Top of Records for this task

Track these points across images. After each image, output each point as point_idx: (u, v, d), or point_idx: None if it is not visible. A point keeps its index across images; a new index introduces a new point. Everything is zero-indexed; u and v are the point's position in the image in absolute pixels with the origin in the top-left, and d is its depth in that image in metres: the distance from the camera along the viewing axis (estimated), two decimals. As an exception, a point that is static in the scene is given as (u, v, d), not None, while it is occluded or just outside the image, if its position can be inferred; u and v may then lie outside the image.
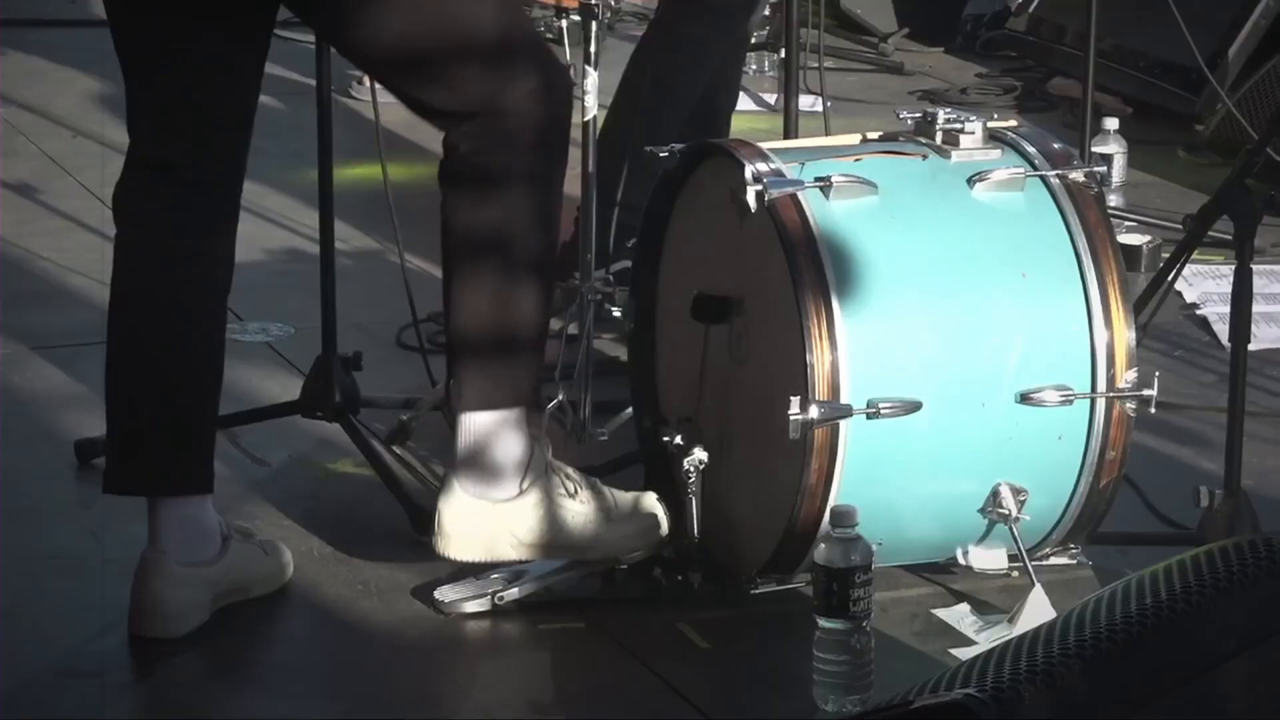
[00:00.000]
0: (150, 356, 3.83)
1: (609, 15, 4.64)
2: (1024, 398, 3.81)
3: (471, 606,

Bottom of Records for this task

# Task to complete
Reproduce each line of the records above, exactly and without pictures.

# Output of the task
Track these points across images. After each image, output each point as point_idx: (u, v, d), or point_idx: None if it is not visible. A point keeps its index across images; a new index introduces a new point. Everything is zero-indexed; u and v are the point's position in the image in absolute pixels with the origin in the top-left, and d is its depth in that image in metres: the distance from the camera along the viewing axis (estimated), two decimals. As an exception, a point that is static in the scene is given as (u, v, d), not None, while it is occluded or just outside the image, if its position can be inferred; u and v may then lie outside the image.
[00:00.000]
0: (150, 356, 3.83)
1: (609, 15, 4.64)
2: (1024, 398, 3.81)
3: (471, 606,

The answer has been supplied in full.